我が国は国土の約7割を占める森林と多雨な気候により豊かな水資源の恩恵を受けている。一方で、地球温暖化による気候変動に起因すると考えられている異常気象は、近年、世界各地に大きな影響を与えており、我が国においても集中豪雨などに起因する気象災害が増加しつつある。

山地災害による被害が多い理由としては、平野の少ない地勢であるゆえに、都市近郊などでは山地を切り開いた宅地が多く、農村部では平地を耕作地とし集落は山際に密集していることが挙げられる。

このような状況において、山地に起因する災害の未然防止や災害復旧を目的とした「治山施設」は都市近郊~山間僻地にいたるまで多数配置されている。

しかし、これらの施設は設置されて以来数十年放置されたままの状態のものが殆どであることや、設置場所が人目にふれない山中であることが多く、施設の破損や老朽化などによる施設の機能不全について確認がなされにくい状況であると考える。

当協会では、「治山施設」の破損・老朽の状況調査結果をもとに、施設を設置した地域の気象や土質等の自然条件に起因する施設の破損状況について、とりまとめを行い「治山施設」の維持管理や施設修繕を行う上で必要とされる耐久年数を模索し、効率的な施設管理の推進を図り、もって山地災害の抑制に寄与する取り組みを行う。

1.調査について

治山施設を大別すると以下のカテゴリーに分けられる。

  1. 渓流箇所における土石流抑制や土砂流出防備等を目的とする「渓間工」
  2. 山地斜面の崩壊抑止や植生による森林機能回復を目的とする「山腹工」
  3. 山地斜面からの落石を抑制する「落石対策工」

これらの施設において、木製構造物などのように最終的には自然に帰化することを目的する構造物以外は概ね「コンクリート」や「鋼材」によって構成されていることが多いことから、コンクリート構造物、鋼製構造物の外的変状を主体とする調査を行う。

[データのまとまり]
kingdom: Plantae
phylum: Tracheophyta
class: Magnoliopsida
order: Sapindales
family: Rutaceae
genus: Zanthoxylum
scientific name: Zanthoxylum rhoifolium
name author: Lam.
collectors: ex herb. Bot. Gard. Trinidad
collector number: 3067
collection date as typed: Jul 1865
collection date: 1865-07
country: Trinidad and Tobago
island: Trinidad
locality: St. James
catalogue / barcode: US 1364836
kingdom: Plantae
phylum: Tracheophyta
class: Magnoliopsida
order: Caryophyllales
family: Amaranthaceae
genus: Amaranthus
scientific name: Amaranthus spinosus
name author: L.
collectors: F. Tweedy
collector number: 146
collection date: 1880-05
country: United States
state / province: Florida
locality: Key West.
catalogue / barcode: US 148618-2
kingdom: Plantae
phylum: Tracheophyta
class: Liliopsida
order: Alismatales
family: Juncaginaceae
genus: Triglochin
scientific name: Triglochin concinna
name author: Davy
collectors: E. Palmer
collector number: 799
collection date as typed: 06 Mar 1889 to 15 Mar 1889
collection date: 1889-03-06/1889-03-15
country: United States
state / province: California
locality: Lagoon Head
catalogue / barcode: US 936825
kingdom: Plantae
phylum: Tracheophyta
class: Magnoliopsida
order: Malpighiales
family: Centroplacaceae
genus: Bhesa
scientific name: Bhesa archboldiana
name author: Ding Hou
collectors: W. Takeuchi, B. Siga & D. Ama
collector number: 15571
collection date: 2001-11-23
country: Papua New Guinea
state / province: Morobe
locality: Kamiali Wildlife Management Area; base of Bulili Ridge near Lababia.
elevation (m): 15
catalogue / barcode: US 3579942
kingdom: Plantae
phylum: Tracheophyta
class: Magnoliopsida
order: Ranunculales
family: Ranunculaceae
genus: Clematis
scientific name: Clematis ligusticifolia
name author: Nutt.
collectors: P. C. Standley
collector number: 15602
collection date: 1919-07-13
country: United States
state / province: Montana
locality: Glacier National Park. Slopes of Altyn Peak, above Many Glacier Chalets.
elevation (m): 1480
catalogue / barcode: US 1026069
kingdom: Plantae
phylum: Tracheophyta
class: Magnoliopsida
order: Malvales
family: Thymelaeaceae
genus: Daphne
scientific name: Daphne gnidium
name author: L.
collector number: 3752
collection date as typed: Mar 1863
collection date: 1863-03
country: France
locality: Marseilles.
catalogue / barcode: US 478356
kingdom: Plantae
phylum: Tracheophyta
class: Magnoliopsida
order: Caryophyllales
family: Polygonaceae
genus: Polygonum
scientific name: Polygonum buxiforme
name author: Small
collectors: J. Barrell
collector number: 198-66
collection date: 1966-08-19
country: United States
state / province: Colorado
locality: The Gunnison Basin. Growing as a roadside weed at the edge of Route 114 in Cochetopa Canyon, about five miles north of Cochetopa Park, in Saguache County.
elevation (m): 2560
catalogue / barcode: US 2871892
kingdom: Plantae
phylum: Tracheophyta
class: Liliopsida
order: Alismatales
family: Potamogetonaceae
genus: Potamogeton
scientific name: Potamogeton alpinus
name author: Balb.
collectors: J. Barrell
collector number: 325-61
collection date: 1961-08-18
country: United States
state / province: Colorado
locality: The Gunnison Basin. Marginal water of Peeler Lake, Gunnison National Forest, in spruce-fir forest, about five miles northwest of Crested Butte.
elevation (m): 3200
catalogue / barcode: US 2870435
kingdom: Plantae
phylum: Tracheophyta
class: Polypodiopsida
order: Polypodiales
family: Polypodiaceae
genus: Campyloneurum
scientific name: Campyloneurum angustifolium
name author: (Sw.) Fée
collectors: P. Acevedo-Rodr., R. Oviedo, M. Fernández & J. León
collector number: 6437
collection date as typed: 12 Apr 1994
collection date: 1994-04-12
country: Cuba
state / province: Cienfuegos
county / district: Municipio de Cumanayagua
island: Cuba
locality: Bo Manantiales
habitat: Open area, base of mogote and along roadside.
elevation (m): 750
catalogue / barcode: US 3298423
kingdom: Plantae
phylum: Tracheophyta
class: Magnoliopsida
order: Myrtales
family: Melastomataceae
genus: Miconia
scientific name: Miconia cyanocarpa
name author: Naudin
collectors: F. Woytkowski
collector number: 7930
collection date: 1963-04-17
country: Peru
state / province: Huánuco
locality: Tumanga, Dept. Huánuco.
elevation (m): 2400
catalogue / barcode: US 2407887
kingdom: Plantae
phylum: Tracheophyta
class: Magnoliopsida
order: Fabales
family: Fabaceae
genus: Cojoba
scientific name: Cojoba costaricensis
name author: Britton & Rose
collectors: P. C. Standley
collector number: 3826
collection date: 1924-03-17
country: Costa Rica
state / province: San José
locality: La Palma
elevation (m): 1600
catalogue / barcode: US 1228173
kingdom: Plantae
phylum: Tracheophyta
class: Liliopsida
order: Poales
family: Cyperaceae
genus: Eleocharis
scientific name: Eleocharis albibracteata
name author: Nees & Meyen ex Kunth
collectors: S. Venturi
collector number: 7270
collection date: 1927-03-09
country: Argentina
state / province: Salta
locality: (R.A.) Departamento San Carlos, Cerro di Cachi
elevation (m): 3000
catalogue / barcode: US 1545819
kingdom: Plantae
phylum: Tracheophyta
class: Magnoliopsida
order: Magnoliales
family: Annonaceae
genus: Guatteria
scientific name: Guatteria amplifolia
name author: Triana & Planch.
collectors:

§ **実施する作業**:
1/ 治山施設に関する文章について、次の問いに答えてください。
(a) 我が国の国土のうち、森林が占める割合は約何割か。
(b) 山地斜面の崩壊抑止や植生による森林機能回復を目的とする治山施設は何と呼ばれるか。
(c) 調査では、どの構造物の外的変状を主体とするか。
2/ 治山施設に関する文章から、「しかし、これらの施設は設置さ」という語句を含むところで始まり「2. 山地斜面の崩壊抑止や植生による森林機能回復を目的とする「山腹工」」で終わる部分を、一字も変えずに書き写してください。
3/ 治山施設に関する文章の最後の文に続けて、その先を書き進めてください。

§ **結果一覧**:
1/
(a) 約7割
(b) 「山腹工」
(c) コンクリート構造物、鋼製構造物

2/
しかし、これらの施設は設置されて以来数十年放置されたままの状態のものが殆どであることや、設置場所が人目にふれない山中であることが多く、施設の破損や老朽化などによる施設の機能不全について確認がなされにくい状況であると考える。

当協会では、「治山施設」の破損・老朽の状況調査結果をもとに、施設を設置した地域の気象や土質等の自然条件に起因する施設の破損状況について、とりまとめを行い「治山施設」の維持管理や施設修繕を行う上で必要とされる耐久年数を模索し、効率的な施設管理の推進を図り、もって山地災害の抑制に寄与する取り組みを行う。

1.調査について

治山施設を大別すると以下のカテゴリーに分けられる。

  1. 渓流箇所における土石流抑制や土砂流出防備等を目的とする「渓間工」
  2. 山地斜面の崩壊抑止や植生による森林機能回復を目的とする「山腹工」

3/
1-1.コンクリート構造物の調査概要

●構造物について

構造物を形成するコンクリートは、長期にわたってセメントの水和反応に代表される化学反応が進行しており、その反応のプロセスと反応生成物は、コンクリート中に含まれる化学物質の種類・量、外部から侵入する化学物質の種類・量、および環境条件などの影響を受ける。

それは、コンクリートが連続した微細な空隙を有する多孔質物質であり、この空隙を通って気体(酸素,二酸化炭素など)、イオン(塩化物イオン・アルカリ金属イオン・硫酸イオンなど)水分などの浸透や移動が生じるためである。

その結果、構造体に作用する外部・内部の応力に対し所定の強度が低下することによりクラック等が発生する。また、コンクリートの劣化現象には、塩害、中性化、化学的侵食、アルカリ骨材反応などの化学的なものと、凍害・すりへり作用などの物理的なものがある。

●調査概要

構造物に要求される力学的ならびに機能的な性能に影響が大きいとされる「気象作用」・「物理的摩耗作用」・「その他の劣化作用」について調査を行う。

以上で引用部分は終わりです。